Women in Neurosurgery – A Growing Trend at the Miller School

Stephanie Chen, M.D., is well on her way to a career in neurosurgery. After earning her medical degree in 2015, she is now a fifth-year resident in the Department of Neurological Surgery at the University of Miami Miller School of Medicine.

“I’ve always been interested in science, and found myself drawn to surgery, which is an elegant and effective form of treatment for diseases of the brain,” she said.

Dr. Chen is one of a growing number of women residents, fellows and faculty members delivering neurosurgical care to pediatric and adult patients. “Traditionally, neurosurgery has been a male-dominated field, and we are delighted to open the doors for female physicians,” said Allan D. Levi, M.D., Ph.D., professor and chair of the Miller’s School Department of Neurological Surgery, chief of neurosurgery at UM/Jackson Memorial Hospital, and the Robert M. Buck Distinguished Chair in Neurological Surgery.

On September 1, cranial specialist Carolina Benjamin, M.D., will be joining the neurosurgery faculty after her residency and fellowship at New York University. Other women faculty members include Toba Niazi, M.D., Heather McCrea, M.D., and Shelly Wang M.D., who arrives this summer – all pediatric neurosurgery specialists.

“We passed a milestone recently as our cranial service at UM/Jackson Medical Center now has more women than men,” said Dr. Levi, noting that three of the four trainees on that service are women. Allison Strickland, M.D., a cranial endovascular fellow, also joined the program this July.

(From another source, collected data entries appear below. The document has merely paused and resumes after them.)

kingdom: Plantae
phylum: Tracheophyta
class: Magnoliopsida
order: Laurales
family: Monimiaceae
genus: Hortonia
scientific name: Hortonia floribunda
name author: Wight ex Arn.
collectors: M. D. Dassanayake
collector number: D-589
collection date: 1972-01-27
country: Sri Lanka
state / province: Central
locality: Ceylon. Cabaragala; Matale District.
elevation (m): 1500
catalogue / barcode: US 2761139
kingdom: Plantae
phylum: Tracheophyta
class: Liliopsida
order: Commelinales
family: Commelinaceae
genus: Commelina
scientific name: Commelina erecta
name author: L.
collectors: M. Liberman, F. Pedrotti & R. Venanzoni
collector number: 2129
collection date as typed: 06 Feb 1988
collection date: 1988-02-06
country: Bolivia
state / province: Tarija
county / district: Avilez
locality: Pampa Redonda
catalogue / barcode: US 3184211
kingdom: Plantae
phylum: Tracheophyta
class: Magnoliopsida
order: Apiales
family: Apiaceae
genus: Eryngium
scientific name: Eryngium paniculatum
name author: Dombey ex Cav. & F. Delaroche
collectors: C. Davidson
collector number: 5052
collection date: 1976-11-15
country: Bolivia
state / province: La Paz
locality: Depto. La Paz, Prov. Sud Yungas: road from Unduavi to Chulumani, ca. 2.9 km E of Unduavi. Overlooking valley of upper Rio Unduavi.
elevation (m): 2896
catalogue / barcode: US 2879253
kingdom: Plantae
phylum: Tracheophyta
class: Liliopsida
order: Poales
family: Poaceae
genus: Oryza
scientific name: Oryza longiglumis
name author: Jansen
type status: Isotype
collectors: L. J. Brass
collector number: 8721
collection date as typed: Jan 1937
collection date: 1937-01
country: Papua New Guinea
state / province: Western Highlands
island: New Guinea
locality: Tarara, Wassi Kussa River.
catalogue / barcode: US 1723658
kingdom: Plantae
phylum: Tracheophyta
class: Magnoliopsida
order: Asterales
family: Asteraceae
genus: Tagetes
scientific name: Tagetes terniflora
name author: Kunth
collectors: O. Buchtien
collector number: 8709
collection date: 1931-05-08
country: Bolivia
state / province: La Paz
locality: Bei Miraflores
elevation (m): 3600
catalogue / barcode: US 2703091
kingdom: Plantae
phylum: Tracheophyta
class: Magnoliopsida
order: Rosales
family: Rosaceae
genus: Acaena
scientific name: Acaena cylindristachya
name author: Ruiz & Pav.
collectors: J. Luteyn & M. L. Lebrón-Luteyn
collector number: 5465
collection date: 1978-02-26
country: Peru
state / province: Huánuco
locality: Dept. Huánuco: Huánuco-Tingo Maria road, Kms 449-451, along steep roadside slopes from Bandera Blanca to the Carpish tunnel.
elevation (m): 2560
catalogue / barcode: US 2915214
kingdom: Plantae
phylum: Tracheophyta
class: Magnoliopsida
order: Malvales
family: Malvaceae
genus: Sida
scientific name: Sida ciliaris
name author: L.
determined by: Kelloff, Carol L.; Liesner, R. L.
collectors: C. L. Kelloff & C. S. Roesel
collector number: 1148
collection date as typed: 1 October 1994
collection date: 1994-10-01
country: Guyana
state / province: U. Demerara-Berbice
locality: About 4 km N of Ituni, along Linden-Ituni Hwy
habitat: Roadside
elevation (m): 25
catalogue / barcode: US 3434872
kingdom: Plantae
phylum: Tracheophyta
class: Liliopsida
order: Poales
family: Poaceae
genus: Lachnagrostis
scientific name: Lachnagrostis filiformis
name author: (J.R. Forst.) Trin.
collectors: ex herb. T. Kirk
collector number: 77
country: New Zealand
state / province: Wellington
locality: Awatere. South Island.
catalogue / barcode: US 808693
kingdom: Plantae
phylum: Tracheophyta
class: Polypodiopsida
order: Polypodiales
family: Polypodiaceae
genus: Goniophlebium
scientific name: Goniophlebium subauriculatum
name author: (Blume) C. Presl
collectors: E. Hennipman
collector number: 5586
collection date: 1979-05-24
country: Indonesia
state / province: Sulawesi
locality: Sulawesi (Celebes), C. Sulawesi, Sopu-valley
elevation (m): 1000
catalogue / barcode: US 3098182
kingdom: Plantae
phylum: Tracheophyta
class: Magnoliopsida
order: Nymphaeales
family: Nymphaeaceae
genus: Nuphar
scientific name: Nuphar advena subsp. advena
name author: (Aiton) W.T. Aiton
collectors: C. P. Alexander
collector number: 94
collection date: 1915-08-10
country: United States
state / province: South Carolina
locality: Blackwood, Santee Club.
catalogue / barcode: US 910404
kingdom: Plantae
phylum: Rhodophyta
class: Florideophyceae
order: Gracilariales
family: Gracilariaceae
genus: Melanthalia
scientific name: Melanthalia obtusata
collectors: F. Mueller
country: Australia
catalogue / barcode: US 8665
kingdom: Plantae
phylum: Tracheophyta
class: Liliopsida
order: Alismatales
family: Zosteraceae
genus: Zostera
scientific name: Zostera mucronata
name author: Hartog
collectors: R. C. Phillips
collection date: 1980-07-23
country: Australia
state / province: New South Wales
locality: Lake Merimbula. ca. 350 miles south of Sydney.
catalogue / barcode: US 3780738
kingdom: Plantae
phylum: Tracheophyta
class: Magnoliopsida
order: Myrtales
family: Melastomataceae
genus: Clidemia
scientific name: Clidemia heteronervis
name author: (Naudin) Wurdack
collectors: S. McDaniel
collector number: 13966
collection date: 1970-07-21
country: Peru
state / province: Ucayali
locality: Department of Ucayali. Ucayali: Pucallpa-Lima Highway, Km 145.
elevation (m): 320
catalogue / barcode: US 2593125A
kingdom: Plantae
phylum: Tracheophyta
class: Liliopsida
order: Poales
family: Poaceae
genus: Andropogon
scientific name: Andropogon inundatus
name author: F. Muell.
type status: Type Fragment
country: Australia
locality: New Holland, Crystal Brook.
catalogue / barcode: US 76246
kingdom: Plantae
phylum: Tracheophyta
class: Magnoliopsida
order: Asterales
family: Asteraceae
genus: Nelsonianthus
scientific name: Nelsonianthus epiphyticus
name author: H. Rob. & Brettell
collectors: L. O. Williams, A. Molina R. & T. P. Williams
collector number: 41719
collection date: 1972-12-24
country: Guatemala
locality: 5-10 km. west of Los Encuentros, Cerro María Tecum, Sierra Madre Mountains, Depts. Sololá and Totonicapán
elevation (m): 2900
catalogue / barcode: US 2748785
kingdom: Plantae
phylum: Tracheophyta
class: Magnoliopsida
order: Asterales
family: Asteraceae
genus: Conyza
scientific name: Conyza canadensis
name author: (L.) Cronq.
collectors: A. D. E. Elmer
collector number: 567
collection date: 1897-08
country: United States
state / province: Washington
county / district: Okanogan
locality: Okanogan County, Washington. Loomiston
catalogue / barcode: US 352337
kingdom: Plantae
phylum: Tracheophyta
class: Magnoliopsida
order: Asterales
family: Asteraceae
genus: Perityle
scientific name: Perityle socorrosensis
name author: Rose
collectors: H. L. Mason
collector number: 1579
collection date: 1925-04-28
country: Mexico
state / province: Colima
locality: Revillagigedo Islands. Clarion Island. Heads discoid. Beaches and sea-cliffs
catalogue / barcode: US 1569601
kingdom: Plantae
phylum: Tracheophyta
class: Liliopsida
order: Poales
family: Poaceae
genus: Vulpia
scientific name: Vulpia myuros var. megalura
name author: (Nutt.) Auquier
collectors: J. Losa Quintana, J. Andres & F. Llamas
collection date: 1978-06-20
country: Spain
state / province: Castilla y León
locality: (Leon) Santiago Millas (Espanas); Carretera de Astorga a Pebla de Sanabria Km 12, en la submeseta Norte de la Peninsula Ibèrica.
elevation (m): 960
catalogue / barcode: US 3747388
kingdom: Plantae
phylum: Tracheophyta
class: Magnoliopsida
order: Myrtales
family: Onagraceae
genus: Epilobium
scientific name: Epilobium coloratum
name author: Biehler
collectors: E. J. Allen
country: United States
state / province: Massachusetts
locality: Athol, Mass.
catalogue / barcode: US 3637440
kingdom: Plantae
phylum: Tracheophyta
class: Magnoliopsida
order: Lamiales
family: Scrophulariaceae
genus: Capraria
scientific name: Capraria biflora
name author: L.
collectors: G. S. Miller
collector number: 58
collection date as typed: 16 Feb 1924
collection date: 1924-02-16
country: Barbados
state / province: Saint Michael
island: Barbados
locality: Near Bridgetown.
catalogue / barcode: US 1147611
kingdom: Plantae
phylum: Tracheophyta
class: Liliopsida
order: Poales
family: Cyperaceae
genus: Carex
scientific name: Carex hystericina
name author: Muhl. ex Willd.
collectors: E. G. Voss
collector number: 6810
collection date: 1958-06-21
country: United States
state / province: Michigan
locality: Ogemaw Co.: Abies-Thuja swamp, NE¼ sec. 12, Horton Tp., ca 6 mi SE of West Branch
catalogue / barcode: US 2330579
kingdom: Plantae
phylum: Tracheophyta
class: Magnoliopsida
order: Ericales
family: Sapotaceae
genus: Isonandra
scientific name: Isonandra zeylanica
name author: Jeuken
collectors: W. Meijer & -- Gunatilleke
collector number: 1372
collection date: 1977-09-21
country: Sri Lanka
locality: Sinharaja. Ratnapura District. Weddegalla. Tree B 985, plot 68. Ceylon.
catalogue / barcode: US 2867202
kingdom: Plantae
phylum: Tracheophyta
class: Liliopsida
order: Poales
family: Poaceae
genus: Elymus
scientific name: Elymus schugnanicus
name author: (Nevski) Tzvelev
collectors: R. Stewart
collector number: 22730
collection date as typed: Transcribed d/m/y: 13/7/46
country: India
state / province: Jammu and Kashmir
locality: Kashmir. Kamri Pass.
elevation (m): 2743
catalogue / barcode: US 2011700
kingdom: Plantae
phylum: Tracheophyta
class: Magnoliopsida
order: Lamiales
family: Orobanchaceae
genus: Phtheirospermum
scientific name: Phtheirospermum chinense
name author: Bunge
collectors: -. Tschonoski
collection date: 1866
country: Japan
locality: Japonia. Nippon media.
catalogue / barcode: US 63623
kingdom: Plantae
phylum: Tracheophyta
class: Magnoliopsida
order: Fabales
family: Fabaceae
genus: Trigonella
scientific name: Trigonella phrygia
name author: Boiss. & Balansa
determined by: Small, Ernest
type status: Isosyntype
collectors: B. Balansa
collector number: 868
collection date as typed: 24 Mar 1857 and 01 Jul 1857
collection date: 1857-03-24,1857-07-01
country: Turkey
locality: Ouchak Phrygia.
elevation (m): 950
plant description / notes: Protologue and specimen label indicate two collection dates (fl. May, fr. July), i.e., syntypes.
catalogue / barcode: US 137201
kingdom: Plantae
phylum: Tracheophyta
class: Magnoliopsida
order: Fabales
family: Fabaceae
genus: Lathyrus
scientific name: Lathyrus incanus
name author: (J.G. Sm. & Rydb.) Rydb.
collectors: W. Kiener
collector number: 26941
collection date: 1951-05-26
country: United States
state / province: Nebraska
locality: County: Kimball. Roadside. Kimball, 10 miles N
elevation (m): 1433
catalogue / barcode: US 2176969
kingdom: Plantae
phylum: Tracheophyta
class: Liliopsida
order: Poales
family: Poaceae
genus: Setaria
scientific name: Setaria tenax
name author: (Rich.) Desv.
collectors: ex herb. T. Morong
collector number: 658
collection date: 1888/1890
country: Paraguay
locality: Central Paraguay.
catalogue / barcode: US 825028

The Miller School department currently has four women residents: Eva Wu, M.D.; Katherine Berry, M.D.; chief resident Angela Richardson, M.D., Ph.D.; and Dr. Chen. “Today, 20 percent of our residents are women – above the national average of 16 percent,” said Dr. Levi. “There is still a long way to go to reach gender equality, but we are definitely moving in the right direction.”

As a medical student, Dr. Richardson was initially interested in neurology, and took part in laboratory research looking at a viral vector to track pediatric cancers. Now, she draws on that background in delivering neurosurgical care.

“Neurosurgery is a growing option for women physicians,” she said. “The overall surgical culture is changing, and the Miller School is right in the forefront. The faculty are very supportive to all the residents – men and women – and our program offers great learning opportunities in the different aspects of neurosurgery.”

It’s also a perfect fit for Dr. Chen, who came to the Miller School from the University of Pittsburgh with her husband, Eric R.H. Duerr, M.D., an ophthalmology resident at Bascom Palmer Eye Institute, part of the University of Miami Health System and the Miller School. “Our department has been awesome in fostering women in this program,” she said. “It’s a great environment to grow as a neurosurgeon.”

UM’s Department of Neurological Surgery operates one of the largest and most sought-after neurosurgery residency training programs in the country.

Encouraging more women to become surgeons is one of the Miller School’s priorities, according to Ricardo J. Komotar, M.D., professor of neurosurgery, director of the UM Brain Tumor Initiative, director of surgical neuro-oncology, and director of the neuro-oncology fellowship program.

“Today, there are more women than men graduating from medical school, and we would like to see them involved in all the specialties as well as primary care,” said Dr. Komotar. “We want our neurosurgery program to reflect the diversity of the Miller School’s students, as we train skilled and caring professionals. I am proud of our women residents and fellows, as well as our men, who have some of the brightest minds in medicine.”